Atualmente, o foco das reformas educacionais mundiais, como afirma o pesquisador americano Kenneth Zeichner (2002), volta-se para a preocupação não apenas com o acesso e permanência das crianças na escola, como também com a qualidade deste atendimento. Reaparece com força a premência de mudanças no que se refere às metodologias de ensino trabalhadas nas salas de aula, especialmente no campo da alfabetização que acumula os maiores índices de fracasso escolar.
Incorporando estudos e pesquisas realizadas ao longo das décadas, as propostas de mudanças incluem dentre outras questões: a valorização da experiência de vida dos alunos como ponto de partida para o trabalho escolar; o reconhecimento e a legitimação dos recursos culturais e lingüísticos trazidos pelos alunos, em vez de encará-los como déficits, e estímulo a uma participação maior dos alunos nos rumos da educação.
Mesmo sendo os professores os principais responsáveis pelas mudanças pretendidas, a abordagem dominante das reformas educacionais tem sido preparar/capacitar os professores para implementar propostas e executar metodologias produzidas por quem está fora da realidade da sala de aula. Não se espera que os professores sejam criativos ou autores, espera-se apenas que implementem currículos prescritos pelas Secretarias de Educação e sigam metodologias de ensino também prescritas.

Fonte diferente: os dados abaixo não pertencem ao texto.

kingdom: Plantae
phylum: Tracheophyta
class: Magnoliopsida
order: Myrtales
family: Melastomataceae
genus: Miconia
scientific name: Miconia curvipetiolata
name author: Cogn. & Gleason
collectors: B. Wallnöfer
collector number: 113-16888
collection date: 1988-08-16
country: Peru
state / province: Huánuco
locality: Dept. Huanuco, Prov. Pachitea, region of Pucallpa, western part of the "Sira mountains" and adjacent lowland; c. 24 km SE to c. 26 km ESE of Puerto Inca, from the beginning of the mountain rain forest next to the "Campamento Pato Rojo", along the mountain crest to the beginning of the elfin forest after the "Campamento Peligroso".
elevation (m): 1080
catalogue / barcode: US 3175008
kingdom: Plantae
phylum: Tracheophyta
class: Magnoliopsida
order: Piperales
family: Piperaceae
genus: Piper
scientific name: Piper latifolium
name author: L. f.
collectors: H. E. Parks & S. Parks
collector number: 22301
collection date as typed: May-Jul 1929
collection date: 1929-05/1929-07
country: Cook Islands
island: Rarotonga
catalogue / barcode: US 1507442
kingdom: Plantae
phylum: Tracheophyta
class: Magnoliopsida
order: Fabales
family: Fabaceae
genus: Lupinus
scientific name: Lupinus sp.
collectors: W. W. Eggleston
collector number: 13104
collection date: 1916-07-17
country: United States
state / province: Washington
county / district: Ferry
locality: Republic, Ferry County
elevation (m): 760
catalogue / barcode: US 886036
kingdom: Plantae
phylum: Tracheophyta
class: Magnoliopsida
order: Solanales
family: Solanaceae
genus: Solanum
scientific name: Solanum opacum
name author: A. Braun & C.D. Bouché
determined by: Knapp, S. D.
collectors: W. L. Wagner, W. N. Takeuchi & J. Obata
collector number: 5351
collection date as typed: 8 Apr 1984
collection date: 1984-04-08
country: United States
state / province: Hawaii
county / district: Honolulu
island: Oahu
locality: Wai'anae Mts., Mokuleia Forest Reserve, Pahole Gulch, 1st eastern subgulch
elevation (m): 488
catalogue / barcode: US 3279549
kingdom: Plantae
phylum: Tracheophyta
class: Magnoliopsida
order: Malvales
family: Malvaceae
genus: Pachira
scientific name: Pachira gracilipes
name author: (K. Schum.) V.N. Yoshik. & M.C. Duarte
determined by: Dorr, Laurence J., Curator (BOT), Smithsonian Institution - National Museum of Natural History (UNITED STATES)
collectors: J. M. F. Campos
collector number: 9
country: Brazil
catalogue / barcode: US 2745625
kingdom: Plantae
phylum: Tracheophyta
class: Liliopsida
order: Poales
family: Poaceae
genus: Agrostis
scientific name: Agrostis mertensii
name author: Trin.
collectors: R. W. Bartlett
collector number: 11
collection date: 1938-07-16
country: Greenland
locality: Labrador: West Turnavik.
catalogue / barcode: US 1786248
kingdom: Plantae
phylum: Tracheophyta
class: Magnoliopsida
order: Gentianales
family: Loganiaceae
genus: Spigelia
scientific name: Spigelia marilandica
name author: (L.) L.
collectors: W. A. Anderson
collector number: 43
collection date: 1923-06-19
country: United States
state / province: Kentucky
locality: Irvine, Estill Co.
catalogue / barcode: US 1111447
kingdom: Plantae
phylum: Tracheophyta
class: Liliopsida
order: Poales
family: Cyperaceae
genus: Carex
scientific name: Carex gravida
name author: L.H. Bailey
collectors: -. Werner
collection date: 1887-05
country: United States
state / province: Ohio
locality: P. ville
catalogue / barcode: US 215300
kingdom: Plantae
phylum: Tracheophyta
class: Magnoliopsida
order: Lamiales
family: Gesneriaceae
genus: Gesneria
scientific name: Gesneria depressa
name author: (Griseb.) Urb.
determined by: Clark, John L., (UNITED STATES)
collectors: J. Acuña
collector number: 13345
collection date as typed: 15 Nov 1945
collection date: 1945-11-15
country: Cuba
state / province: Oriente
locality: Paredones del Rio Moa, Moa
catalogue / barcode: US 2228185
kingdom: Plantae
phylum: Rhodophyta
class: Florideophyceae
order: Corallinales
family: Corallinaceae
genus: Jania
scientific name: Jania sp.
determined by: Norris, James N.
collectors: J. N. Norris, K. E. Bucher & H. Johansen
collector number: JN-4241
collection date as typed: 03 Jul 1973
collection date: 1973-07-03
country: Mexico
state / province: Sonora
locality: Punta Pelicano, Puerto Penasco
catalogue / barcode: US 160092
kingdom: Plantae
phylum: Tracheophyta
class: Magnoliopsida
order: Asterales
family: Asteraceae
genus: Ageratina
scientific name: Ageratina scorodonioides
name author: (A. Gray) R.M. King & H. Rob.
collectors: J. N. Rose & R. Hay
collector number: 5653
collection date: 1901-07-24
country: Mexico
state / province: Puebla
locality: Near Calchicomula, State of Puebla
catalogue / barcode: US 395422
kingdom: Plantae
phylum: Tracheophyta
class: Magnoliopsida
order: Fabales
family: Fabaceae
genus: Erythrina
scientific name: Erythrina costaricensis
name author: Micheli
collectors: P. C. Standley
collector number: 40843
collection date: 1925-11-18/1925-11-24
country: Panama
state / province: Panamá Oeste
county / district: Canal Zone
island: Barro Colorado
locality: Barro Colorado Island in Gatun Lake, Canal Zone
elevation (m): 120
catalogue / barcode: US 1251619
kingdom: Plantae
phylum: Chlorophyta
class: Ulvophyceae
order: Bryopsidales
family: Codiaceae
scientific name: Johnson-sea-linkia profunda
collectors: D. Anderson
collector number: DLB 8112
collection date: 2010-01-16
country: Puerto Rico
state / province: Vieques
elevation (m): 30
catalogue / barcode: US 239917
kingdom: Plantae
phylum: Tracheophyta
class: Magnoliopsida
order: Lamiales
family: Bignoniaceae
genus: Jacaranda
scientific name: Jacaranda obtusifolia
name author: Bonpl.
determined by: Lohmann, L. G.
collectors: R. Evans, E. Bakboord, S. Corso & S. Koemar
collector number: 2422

Daí, a conclusão apontada ainda por Zeichner, “as mudanças qualitativas nas práticas de salas de aula somente ocorrerão quando os professores compreenderem e aceitarem como suas estas mudanças”. Em outras palavras, quando os professores forem reconhecidos como agentes ativos neste processo. Em função desta constatação cresceu nos últimos 20 anos, na literatura educacional, a discussão sobre a importância de se pensar a formação de professores como profissionais reflexivos que desempenham um papel central na condução do processo ensino-aprendizagem e na tomada de responsabilidade por seu próprio desenvolvimento profissional.
A idéia da professora como um profissional reflexivo surge a partir do reconhecimento dos saberes que estão presentes nas práticas dos bons professores. Isto significa que a prática reflexiva implica um processo de reflexão sobre a própria experiência que, na avaliação de Schön (1992), envolve três movimentos: o conhecimento-em-ação; a reflexão-em-ação e a conversa-reflexiva-com-a-situação.
O conhecimento-em-ação é o conhecimento construído e revelado no cotidiano. É um conhecimento não problemático, que emerge na própria ação, podendo ser observado e descrito.
A reflexão-em-ação acontece no decorrer da ação pedagógica e não se vale de palavras. No processo ensino-aprendizagem, ocorre, por exemplo, quando a professora é interrompida em sua explicação ou na orientação que está dando para alguma tarefa, para responder às perguntas inesperadas ou resolver problemas não previstos. Corresponde a uma investigação efêmera, que emerge e desaparece rapidamente, dando lugar a outro evento, mas deixando em seu rastro uma visão talvez mais clara da situação.
O terceiro movimento, a conversa-reflexiva-com-a-situação, acontece quando a professora/pesquisadora surpreende-se com algum obstáculo que a perturba e provoca incerteza. Busca então refletir e transformar a situação de modo a eliminar a incerteza.
No exercício da prática cotidiana, a professora se depara com problemas para os quais não tem resposta imediata, sendo forçada a buscar soluções, procurar alternativas, construir caminhos. Da prática emergem as questões, as necessidades e os caminhos para dar conta destas questões. É esse movimento de investigação e produção de conhecimentos que caracteriza a natureza pesquisadora da prática docente. Daí a importância de se pensar a qualificação da professora como pesquisadora, desde os Cursos de Formação, de maneira que se possa romper a tradicional dicotomia teoria e prática, percebendo-as numa perspectiva dialética, na qual os desafios da prática cotidiana promovem a busca por novos conhecimentos que por sua vez, transforma a prática inicial numa nova prática.